The system according to claim 21, wherein the sensor installed in the sensor jig comprises an electrostatic capacity sensor.
The system according to claim 21, wherein the jig arm of the sensor jig comprises an arm hingably coupled to the jig column, and a sensor unit rotatably coupled to the arm, the sensor unit comprising two sensors and a single pointer which are arranged in a line.
The system according to claim 23, wherein the sensor unit comprises a ball plunger to rotate by 90 degrees.
The system according to claim 23, wherein the pointer is adjustable in a forward and rearward direction.
The system according to claim 21, wherein the adjustment stage comprises a lower stage configured to allow adjustment in the x- and y-axes and the yaw, and an upper stage configured to allow adjustment in the z-axis.

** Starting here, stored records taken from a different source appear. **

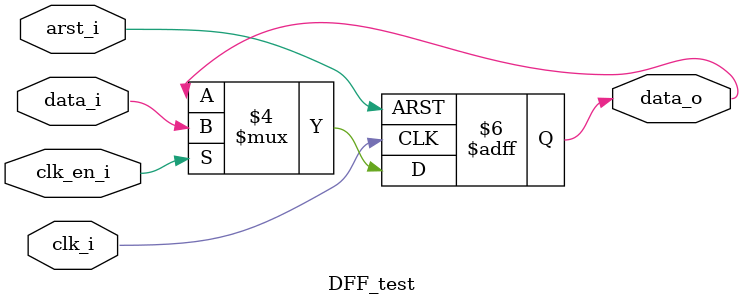
<source format=sv>
`timescale 1ns / 1ps


module DFF_test(
    input   logic arst_i,
    input   logic clk_i,
    input   logic clk_en_i,
    input   logic data_i,
    output  logic data_o
    );
    
    always_ff @(posedge clk_i or posedge arst_i) begin
        if(arst_i) begin
            data_o <= 1'b0;
        end else begin
            if(clk_en_i == 1'b0) begin
                data_o <= data_o;
            end else begin
                data_o <= data_i;
            end
        end
    end
endmodule

</source>
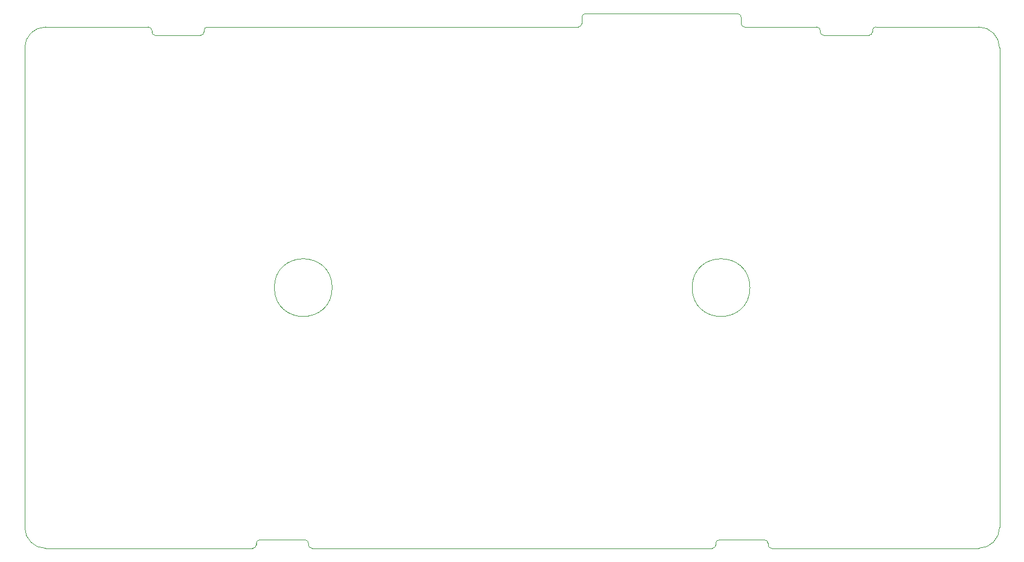
<source format=gm1>
G04 #@! TF.GenerationSoftware,KiCad,Pcbnew,(5.1.2)-1*
G04 #@! TF.CreationDate,2019-05-29T16:47:42+08:00*
G04 #@! TF.ProjectId,joyMIDI,6a6f794d-4944-4492-9e6b-696361645f70,rev?*
G04 #@! TF.SameCoordinates,Original*
G04 #@! TF.FileFunction,Profile,NP*
%FSLAX46Y46*%
G04 Gerber Fmt 4.6, Leading zero omitted, Abs format (unit mm)*
G04 Created by KiCad (PCBNEW (5.1.2)-1) date 2019-05-29 16:47:42*
%MOMM*%
%LPD*%
G04 APERTURE LIST*
%ADD10C,0.100000*%
G04 APERTURE END LIST*
D10*
X122651100Y-105003600D02*
G75*
G03X122651100Y-105003600I-4150000J0D01*
G01*
X182651100Y-105003600D02*
G75*
G03X182651100Y-105003600I-4150000J0D01*
G01*
X111751100Y-141803600D02*
G75*
G02X112251100Y-141303600I500000J0D01*
G01*
X111751100Y-142003600D02*
G75*
G02X111251100Y-142503600I-500000J0D01*
G01*
X81501100Y-142503600D02*
G75*
G02X78501100Y-139503600I0J3000000D01*
G01*
X78501100Y-70503600D02*
G75*
G02X81501100Y-67503600I3000000J0D01*
G01*
X96251100Y-67503600D02*
G75*
G02X96751100Y-68003600I0J-500000D01*
G01*
X97251100Y-68703600D02*
G75*
G02X96751100Y-68203600I0J500000D01*
G01*
X104251100Y-68203600D02*
G75*
G02X103751100Y-68703600I-500000J0D01*
G01*
X104251100Y-68003600D02*
G75*
G02X104751100Y-67503600I500000J0D01*
G01*
X200251100Y-68003600D02*
G75*
G02X200751100Y-67503600I500000J0D01*
G01*
X200251100Y-68003600D02*
X200251100Y-68203600D01*
X218501100Y-139503600D02*
X218501100Y-70503600D01*
X97251100Y-68703600D02*
X103751100Y-68703600D01*
X78501100Y-70503600D02*
X78501100Y-139503600D01*
X158501100Y-66103600D02*
G75*
G02X159001100Y-65603600I500000J0D01*
G01*
X185751100Y-142503600D02*
X215501100Y-142503600D01*
X185251100Y-141803600D02*
X185251100Y-142003600D01*
X192251100Y-67503600D02*
X181901100Y-67503600D01*
X118751100Y-141303600D02*
X112251100Y-141303600D01*
X185751100Y-142503600D02*
G75*
G02X185251100Y-142003600I0J500000D01*
G01*
X96251100Y-67503600D02*
X81501100Y-67503600D01*
X181901100Y-67503600D02*
G75*
G02X181401100Y-67003600I0J500000D01*
G01*
X181401100Y-66103600D02*
X181401100Y-67003600D01*
X118751100Y-141303600D02*
G75*
G02X119251100Y-141803600I0J-500000D01*
G01*
X104251100Y-68203600D02*
X104251100Y-68003600D01*
X218501100Y-139503600D02*
G75*
G02X215501100Y-142503600I-3000000J0D01*
G01*
X180901100Y-65603600D02*
G75*
G02X181401100Y-66103600I0J-500000D01*
G01*
X199751100Y-68703600D02*
X193251100Y-68703600D01*
X200251100Y-68203600D02*
G75*
G02X199751100Y-68703600I-500000J0D01*
G01*
X158501100Y-67003600D02*
X158501100Y-66103600D01*
X119251100Y-142003600D02*
X119251100Y-141803600D01*
X192751100Y-68203600D02*
X192751100Y-68003600D01*
X177751100Y-141803600D02*
G75*
G02X178251100Y-141303600I500000J0D01*
G01*
X184751100Y-141303600D02*
G75*
G02X185251100Y-141803600I0J-500000D01*
G01*
X158001100Y-67503600D02*
X104751100Y-67503600D01*
X158501100Y-67003600D02*
G75*
G02X158001100Y-67503600I-500000J0D01*
G01*
X178251100Y-141303600D02*
X184751100Y-141303600D01*
X111751100Y-141803600D02*
X111751100Y-142003600D01*
X215501100Y-67503600D02*
G75*
G02X218501100Y-70503600I0J-3000000D01*
G01*
X159001100Y-65603600D02*
X180901100Y-65603600D01*
X193251100Y-68703600D02*
G75*
G02X192751100Y-68203600I0J500000D01*
G01*
X177751100Y-142003600D02*
X177751100Y-141803600D01*
X81501100Y-142503600D02*
X111251100Y-142503600D01*
X192251100Y-67503600D02*
G75*
G02X192751100Y-68003600I0J-500000D01*
G01*
X119751100Y-142503600D02*
G75*
G02X119251100Y-142003600I0J500000D01*
G01*
X177751100Y-142003600D02*
G75*
G02X177251100Y-142503600I-500000J0D01*
G01*
X119751100Y-142503600D02*
X177251100Y-142503600D01*
X215501100Y-67503600D02*
X200751100Y-67503600D01*
X96751100Y-68003600D02*
X96751100Y-68203600D01*
M02*

</source>
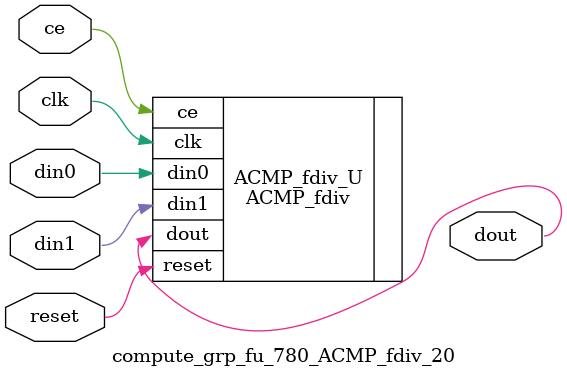
<source format=v>

`timescale 1 ns / 1 ps
module compute_grp_fu_780_ACMP_fdiv_20(
    clk,
    reset,
    ce,
    din0,
    din1,
    dout);

parameter ID = 32'd1;
parameter NUM_STAGE = 32'd1;
parameter din0_WIDTH = 32'd1;
parameter din1_WIDTH = 32'd1;
parameter dout_WIDTH = 32'd1;
input clk;
input reset;
input ce;
input[din0_WIDTH - 1:0] din0;
input[din1_WIDTH - 1:0] din1;
output[dout_WIDTH - 1:0] dout;



ACMP_fdiv #(
.ID( ID ),
.NUM_STAGE( 10 ),
.din0_WIDTH( din0_WIDTH ),
.din1_WIDTH( din1_WIDTH ),
.dout_WIDTH( dout_WIDTH ))
ACMP_fdiv_U(
    .clk( clk ),
    .reset( reset ),
    .ce( ce ),
    .din0( din0 ),
    .din1( din1 ),
    .dout( dout ));

endmodule

</source>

The system according to claim 21, wherein the straight ruler comprises a reference groove formed on the measuring surface.
The system according to claim 21, wherein the straight ruler is modularized into a straight ruler module comprising a stationary body having a coupling portion to be coupled to the adjustment stage, and a straight body rotatably coupled to the stationary body and having a measuring surface at one side thereof.
The system according to claim 28, wherein the straight body comprises a ball plunger to rotate by 90 degrees.